A Bill Of Loading can contain the following information:
1. Bill of lading number, voyage number, the weight of the container
2. The shipper (consigner) and receiver (consignee)
3. Loading and unloading locations and dates
4. Complete description of the Commodity(ies), such as name, quantity, CBM and weight, value, etc
6. FCL & LCL
FCL & LCL are the types of container shipments. They are classified according to how many are the final recipients:
FCL (Full Container Load): This type of shipment is when the goods must be received by a single recipient, regardless of whether the maximum weight or volume has been reached or not. It is usually preferred by those who need to send big amounts of goods to be sent to a single recipient;
LCL (Less than Container Load): Compared to FCL, LCL is a partial load container. It refers to the shipment taking place with more than one recipient. If the products to be shipped do not fill a normal container, the load is grouped with other loads for the same destination in a Container Freight Station. The freight charge is calculated in LCL based on the cargo volume. After a particular weight restriction, freight is calculated based on weight rather than the dimension.
7. ETD & ETA
The phrases ETA and ETD in shipping refer to the time it takes for an item to be sent and delivered after it has left the warehouse. Although they both relate to the same shipment, they are computed differently. Expected or Estimated Time of Departure is shortened as ETD, and Expected or Estimated Time of Arrival is abbreviated as ETA.

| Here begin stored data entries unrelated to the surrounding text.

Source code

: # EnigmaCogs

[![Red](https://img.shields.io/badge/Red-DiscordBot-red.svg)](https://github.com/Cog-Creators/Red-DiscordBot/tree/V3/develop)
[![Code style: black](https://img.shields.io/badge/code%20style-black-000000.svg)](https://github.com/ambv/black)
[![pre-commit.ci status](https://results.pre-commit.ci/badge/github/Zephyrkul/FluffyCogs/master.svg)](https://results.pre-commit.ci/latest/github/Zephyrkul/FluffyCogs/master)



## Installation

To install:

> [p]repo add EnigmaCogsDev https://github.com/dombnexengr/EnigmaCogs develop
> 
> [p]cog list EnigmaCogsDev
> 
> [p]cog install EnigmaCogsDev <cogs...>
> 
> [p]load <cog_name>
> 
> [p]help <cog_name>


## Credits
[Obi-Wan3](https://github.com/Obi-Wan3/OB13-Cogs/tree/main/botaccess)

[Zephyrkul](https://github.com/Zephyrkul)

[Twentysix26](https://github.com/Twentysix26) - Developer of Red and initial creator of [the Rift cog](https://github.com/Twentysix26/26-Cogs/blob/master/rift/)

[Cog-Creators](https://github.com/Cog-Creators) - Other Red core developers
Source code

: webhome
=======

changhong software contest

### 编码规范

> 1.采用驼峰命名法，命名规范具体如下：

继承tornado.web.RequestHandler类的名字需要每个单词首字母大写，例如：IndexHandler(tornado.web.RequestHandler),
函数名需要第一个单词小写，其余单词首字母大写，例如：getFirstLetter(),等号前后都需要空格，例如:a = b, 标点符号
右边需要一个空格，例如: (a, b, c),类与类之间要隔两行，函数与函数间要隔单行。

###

Both ETAs and ETDs are important to customers because they can be used to track items, schedule deliveries, and decide when to order products.
8. EXW, FOB, CIF & DDP
EXW, FOB, CIF & DDP, these three-letter terms are referred to as Incoterms in international trade. They essentially outline who’s responsible for certain transportation costs and other risks.
EXW — Ex-Works
EXW basically refers to the product’s pricing and nothing else! There are No shipping costs or export fees.
FOB — Free on Board
FOB means the seller is responsible for transportation to the point (the port of export) and the buyer is responsible from the point of export to the destination.
FOB pricing covers product cost, local exporting fees/customs and delivery of your order to the nearest port.
CIF — Cost, Insurance and Freight.
CIF means the seller is responsible for transportation and the price quoted includes the cost of transportation as well as insurance and other costs incurred up until the point of destination.
CIF pricing covers free on board and charges of Freight and marine insurance.
DDP — Delivered Duty Paid
DDP means the seller is responsible for all costs and suffers any potential losses of moving goods sold to a specific location.
This means that the price includes EVERYTHING: product cost, freight charges, insurance and fee of customs clearance/ duty.
Different shipping terms, the price is different. When comparing prices from suppliers, ensure that you are always comparing similar shipment terms.